● Dataset
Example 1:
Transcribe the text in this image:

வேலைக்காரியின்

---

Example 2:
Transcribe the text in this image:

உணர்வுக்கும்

● What you should do
Quote every line of the data above word for word, keeping it in the same order.

● Expected answer
Example 1:
Transcribe the text in this image:

வேலைக்காரியின்

---

Example 2:
Transcribe the text in this image:

உணர்வுக்கும்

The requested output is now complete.